[JAKARTA] Kepala Komunikasi Perusahaan PT Garuda Indonesia, Pujobroto mengatakan, pesawat Garuda bernomor penerbangan GA823 yang berangkat dari bandara Changi, Singapura, Kamis (10/1) pukul 06.55 waktu setempat, dengan tujuan Bandara Soekarno-Hatta, Jakarta harus kembali ke Changi setelah terbang selama 25 menit karena mengalami tekanan dalam kabin (cabin's air pressure).
"Setelah terbang sekitar 10 menit, pilot pesawat mendengar bunyi bising dari dalam kabin. Karena baru saja terbang, maka pilot memutuskan untuk kembali ke Bandara Changi untuk memeriksa keadaan. Dan ternyata suara bising tersebut dikarenakan adanya tekanan dalam kabin pesawat," katanya, Jumat (11/1).

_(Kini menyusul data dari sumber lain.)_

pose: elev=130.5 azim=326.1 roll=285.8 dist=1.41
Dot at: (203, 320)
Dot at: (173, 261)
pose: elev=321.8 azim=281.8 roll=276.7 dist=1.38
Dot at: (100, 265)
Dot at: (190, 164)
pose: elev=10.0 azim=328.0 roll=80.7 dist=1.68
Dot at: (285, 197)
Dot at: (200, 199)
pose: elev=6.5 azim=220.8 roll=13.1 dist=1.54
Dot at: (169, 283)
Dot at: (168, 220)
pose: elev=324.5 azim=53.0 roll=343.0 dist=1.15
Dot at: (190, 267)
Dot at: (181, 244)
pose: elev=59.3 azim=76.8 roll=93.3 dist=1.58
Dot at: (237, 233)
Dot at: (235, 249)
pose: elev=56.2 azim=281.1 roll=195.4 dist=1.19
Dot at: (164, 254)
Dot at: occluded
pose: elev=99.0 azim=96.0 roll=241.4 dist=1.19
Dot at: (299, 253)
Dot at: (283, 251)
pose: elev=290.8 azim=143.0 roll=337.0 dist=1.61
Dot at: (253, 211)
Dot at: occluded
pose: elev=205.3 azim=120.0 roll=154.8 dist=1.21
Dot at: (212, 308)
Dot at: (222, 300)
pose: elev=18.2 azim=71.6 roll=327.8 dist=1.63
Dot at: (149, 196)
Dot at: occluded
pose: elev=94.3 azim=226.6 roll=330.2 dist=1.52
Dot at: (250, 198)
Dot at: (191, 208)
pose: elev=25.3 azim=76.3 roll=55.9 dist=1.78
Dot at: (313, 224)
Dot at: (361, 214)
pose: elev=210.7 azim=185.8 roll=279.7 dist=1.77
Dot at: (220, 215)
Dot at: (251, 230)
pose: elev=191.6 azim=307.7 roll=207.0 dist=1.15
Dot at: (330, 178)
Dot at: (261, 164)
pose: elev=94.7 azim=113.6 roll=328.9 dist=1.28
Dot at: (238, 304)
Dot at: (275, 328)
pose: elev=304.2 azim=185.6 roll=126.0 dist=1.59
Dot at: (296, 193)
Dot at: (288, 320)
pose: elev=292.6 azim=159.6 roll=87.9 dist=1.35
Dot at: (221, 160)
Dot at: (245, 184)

Saat mengudara, tiba-tiba ada aliran angin dari arah pintu pesawat. Awak kabin dilaporkan mencoba menutupi aliran masuknya angin dengan kain atau selimut, sebelum pesawat diarahkan kembali ke Changi dan tiba dengan selamat. Pesawat yang berpenumpang sekitar 51 orang itu diperiksa dan melalui proses administrasi Bandara Changi.
"Proses pemeriksaan dan administrasi memakan waktu kurang lebih satu jam. Tapi, kita segera memindahkan sebagian penumpang ke penerbangan yang berikutnya, dengan pesawat GA 825 pada pukul 10.00 waktu setempat," katanya.
Menurutnya, kenyamanan penumpang menjadi prioritas utama Garuda. "Garuda mempunyai jadwal terbang sembilan kali Ke Singapura. Jadi dengan melihat situasi begitu, kami putuskan untuk memindahkan beberapa penumpang," katanya.